EXTRACTED MATERIAL.
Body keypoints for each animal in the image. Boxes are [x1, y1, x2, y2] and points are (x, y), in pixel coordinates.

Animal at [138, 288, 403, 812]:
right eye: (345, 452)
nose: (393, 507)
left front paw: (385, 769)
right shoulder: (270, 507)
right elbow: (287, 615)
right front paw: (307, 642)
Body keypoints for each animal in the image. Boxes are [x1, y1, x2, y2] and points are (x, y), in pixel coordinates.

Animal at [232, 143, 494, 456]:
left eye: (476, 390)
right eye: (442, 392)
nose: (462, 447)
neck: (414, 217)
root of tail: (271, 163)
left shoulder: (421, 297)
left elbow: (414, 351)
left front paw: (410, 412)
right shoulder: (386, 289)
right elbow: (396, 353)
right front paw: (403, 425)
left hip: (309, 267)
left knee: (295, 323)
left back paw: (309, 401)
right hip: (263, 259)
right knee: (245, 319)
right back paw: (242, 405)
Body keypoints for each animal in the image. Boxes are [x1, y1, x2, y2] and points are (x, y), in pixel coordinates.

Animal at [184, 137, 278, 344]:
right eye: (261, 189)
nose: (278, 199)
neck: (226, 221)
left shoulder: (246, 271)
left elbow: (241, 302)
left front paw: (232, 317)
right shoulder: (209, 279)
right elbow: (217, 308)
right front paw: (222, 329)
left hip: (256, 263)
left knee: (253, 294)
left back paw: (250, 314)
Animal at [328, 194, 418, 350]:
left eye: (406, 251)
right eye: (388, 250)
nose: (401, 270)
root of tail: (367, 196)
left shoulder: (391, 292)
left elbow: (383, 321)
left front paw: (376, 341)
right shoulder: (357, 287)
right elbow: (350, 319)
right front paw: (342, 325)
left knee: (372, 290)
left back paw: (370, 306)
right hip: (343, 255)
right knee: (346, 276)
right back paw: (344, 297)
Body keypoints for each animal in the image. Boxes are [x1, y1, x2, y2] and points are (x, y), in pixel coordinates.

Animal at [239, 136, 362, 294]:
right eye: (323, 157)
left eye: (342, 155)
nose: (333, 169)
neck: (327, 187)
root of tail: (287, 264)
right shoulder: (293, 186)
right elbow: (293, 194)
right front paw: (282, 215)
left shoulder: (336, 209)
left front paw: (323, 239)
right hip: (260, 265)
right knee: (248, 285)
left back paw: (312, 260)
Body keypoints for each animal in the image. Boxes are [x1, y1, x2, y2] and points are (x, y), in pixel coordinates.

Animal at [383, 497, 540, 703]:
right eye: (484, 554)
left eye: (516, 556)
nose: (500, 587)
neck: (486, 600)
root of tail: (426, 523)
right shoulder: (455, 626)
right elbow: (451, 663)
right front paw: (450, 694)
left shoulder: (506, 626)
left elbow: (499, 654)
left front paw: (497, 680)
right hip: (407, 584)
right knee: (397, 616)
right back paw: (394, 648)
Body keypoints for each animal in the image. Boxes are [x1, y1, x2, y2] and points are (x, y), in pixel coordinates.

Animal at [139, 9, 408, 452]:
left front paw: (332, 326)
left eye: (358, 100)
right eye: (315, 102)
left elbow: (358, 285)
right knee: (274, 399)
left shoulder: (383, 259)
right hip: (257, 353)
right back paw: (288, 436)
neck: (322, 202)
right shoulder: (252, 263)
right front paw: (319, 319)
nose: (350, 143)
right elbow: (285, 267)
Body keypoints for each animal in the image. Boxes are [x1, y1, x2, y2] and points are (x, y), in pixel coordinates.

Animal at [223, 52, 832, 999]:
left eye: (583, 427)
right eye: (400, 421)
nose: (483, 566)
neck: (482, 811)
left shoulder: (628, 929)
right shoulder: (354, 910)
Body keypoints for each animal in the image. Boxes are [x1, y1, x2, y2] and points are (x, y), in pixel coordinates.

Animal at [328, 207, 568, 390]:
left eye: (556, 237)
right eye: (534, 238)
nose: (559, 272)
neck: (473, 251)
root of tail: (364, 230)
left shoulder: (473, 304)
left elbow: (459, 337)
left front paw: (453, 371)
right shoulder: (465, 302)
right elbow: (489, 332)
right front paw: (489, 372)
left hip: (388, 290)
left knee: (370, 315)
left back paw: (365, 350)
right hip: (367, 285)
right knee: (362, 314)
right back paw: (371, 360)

WORK INSTRUCTIONS. Of the lines above, extract only those from the line with "right front paw: (307, 642)" to the line with "left elbow: (383, 321)", both included, exactly as written.

COMPLETED EXERCISE.
right front paw: (307, 642)
Body keypoints for each animal in the image. Boxes are [x1, y1, x2, y2] and points are (x, y), in pixel coordinates.

Animal at [232, 143, 494, 456]:
left eye: (476, 390)
right eye: (442, 392)
nose: (462, 447)
neck: (414, 217)
root of tail: (271, 163)
left shoulder: (421, 297)
left elbow: (414, 351)
left front paw: (410, 412)
right shoulder: (386, 289)
right elbow: (396, 353)
right front paw: (403, 425)
left hip: (309, 267)
left knee: (295, 323)
left back paw: (309, 401)
right hip: (263, 259)
right knee: (245, 319)
right back paw: (242, 405)
Body keypoints for each animal in the image. Boxes are [x1, y1, x2, y2] and points are (x, y), in pixel coordinates.

Animal at [184, 137, 278, 344]:
right eye: (261, 189)
nose: (278, 199)
neck: (226, 221)
left shoulder: (246, 271)
left elbow: (241, 302)
left front paw: (232, 317)
right shoulder: (209, 279)
right elbow: (217, 308)
right front paw: (222, 329)
left hip: (256, 263)
left knee: (253, 294)
left back paw: (250, 314)
Animal at [328, 194, 418, 350]:
left eye: (406, 251)
right eye: (388, 250)
nose: (401, 270)
root of tail: (367, 196)
left shoulder: (391, 292)
left elbow: (383, 321)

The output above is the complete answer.